2. The panel of claim 1, wherein said primary and secondary tests are reagent pads.

3. The panel of claim 1, wherein said primary and secondary tests are reagent stripes on a lateral flow assay.

4. The panel of claim 1, wherein said support surface is a microfluidic chip.

5. The panel of claim 1, wherein said primary disease is chronic kidney disease and wherein primary tests are protein, creatinine, and microalbumin.

6. The panel of claim 5, further comprising a secondary test of occult blood to detect kidney stones as a complication of chronic kidney disease.

7. The panel of claim 6, further comprising a secondary test of pH.

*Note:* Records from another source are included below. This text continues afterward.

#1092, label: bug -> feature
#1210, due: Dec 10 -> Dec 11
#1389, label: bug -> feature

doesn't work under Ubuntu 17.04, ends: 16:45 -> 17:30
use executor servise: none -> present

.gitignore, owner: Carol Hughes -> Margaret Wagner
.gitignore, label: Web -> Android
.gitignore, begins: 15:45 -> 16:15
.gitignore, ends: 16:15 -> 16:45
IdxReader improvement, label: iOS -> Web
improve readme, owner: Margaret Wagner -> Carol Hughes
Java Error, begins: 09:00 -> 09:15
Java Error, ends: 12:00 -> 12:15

8. The panel of claim 1, wherein said primary disease is diabetes and wherein said primary test is urine glucose and said at least one secondary test is at least one of urine ketone, creatinine, protein, microalbumin, urine leukocyte and nitrite.

9. An automated diagnostic testing method, comprising the steps of:

reading, with an analyzer, a disease specific diagnostic panel having one or more test reagents corresponding to a particular condition to obtain a result value for each reagent;

comparing one or more of said result values against a condition threshold indicative of a specific condition;

outputting a diagnostic aid if said one or more result values is beyond the condition threshold; and

outputting said result values.

10. The method of claim 9 further comprising the step of: if said one or more result value is not beyond the condition threshold, said diagnostic aid is not outputted.

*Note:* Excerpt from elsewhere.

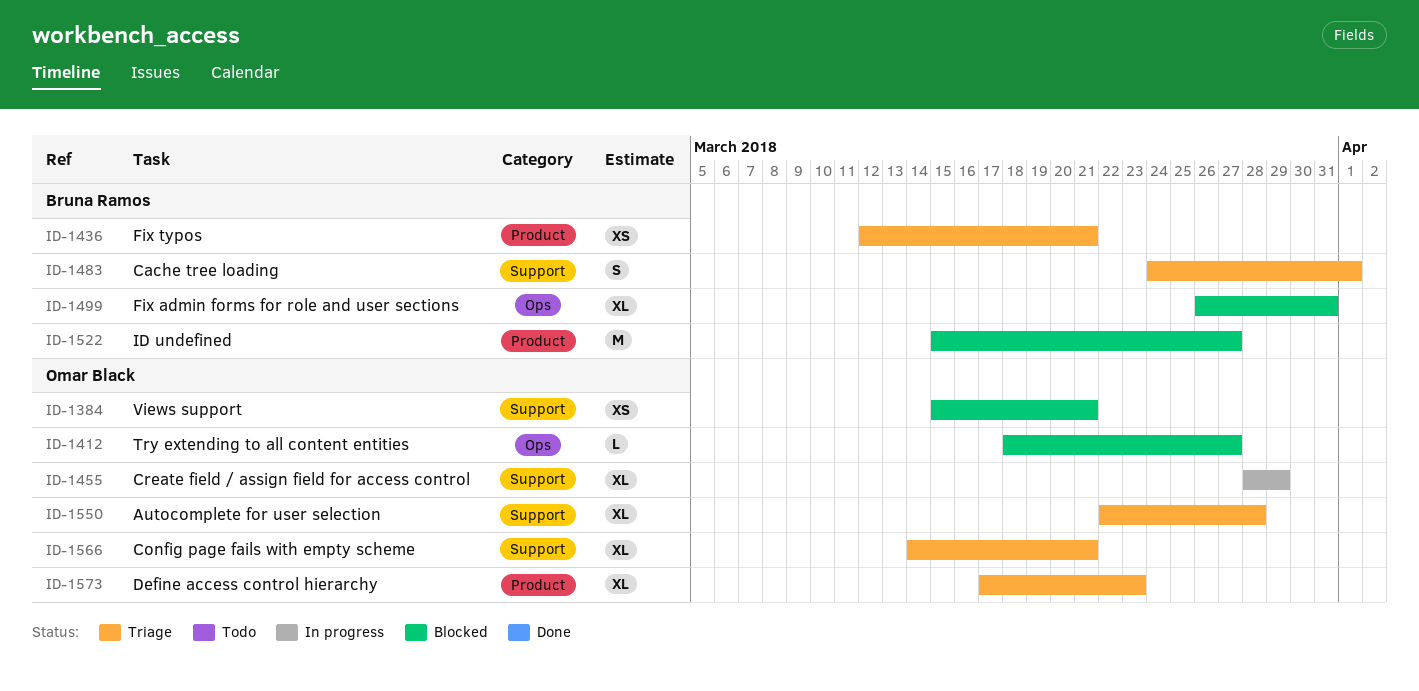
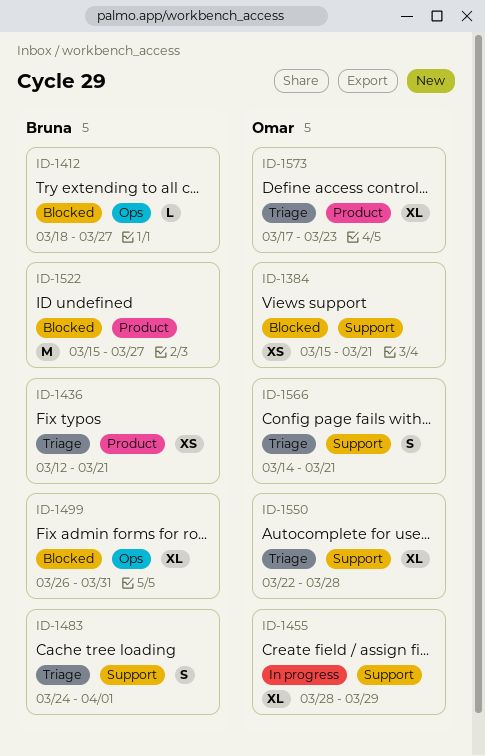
ID-1412, owner: Omar Black -> Bruna Ramos
ID-1566, estimate: XL -> S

11. The method of claim 9 further comprising the step of: if said one or more result value is not beyond the condition threshold, a diagnostic aid suggestive of the absence of said specific condition is outputted.

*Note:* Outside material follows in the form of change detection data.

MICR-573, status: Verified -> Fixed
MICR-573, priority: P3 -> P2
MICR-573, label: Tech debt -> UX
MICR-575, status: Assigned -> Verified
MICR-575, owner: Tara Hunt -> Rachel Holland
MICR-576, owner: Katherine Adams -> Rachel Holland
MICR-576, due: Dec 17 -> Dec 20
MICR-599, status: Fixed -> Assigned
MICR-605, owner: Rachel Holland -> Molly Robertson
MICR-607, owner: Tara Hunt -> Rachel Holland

12. The method of claim 9, wherein said disease specific panel includes reagents for protein and creatinine and said disease threshold is for proteinuria, and if the result value of said protein reagent on said panel is above said proteinuria threshold, then a then a diagnostic aid is outputted indicating a negative normal result.

13. A system for conducting a diagnostic test, comprising:

an analyzer for reading a disease specific diagnostic panel having one or more test reagents corresponding to a particular condition to obtain a result value for each reagent; and

software for comparing one or more of said result values against a condition threshold indicative of a specific condition; if said one or more result values is beyond the condition threshold, a diagnostic aid suggestive of said specific condition is outputted; and outputting said result values.

14. The system of claim 13, wherein said software further comprises the logic that if said one or more result value is not beyond the condition threshold said diagnostic aid is not outputted.

15. The system of claim 13, wherein said software further comprises the logic that if said one or more result value is not beyond the condition threshold a diagnostic aid suggestive of the absence of said specific condition is outputted.

16. A method for a diagnostic test comprising the steps of:

reading a diagnostic panel having one or more test reagents to obtain a result value for each reagent;

comparing one or more of said result values against an interferant threshold; if said one or more result values are outside said interferant threshold, outputting a warning; and

outputting said result values.

17. The method of claim 16, wherein said interferant threshold is Glucose ≧250 mg/dL.

18. The method of claim 17, wherein said warning indicates high glucose may result in a lowered leukocyte result value.

19. A system for a diagnostic test comprising the steps of:

an analyzer for reading a diagnostic panel having one or more test reagents to obtain a result value for each reagent; and

software for comparing one or more of said result values against an interferant threshold, and if said one or more result values are outside said interferant threshold, a warning is outputted; and outputting said result values.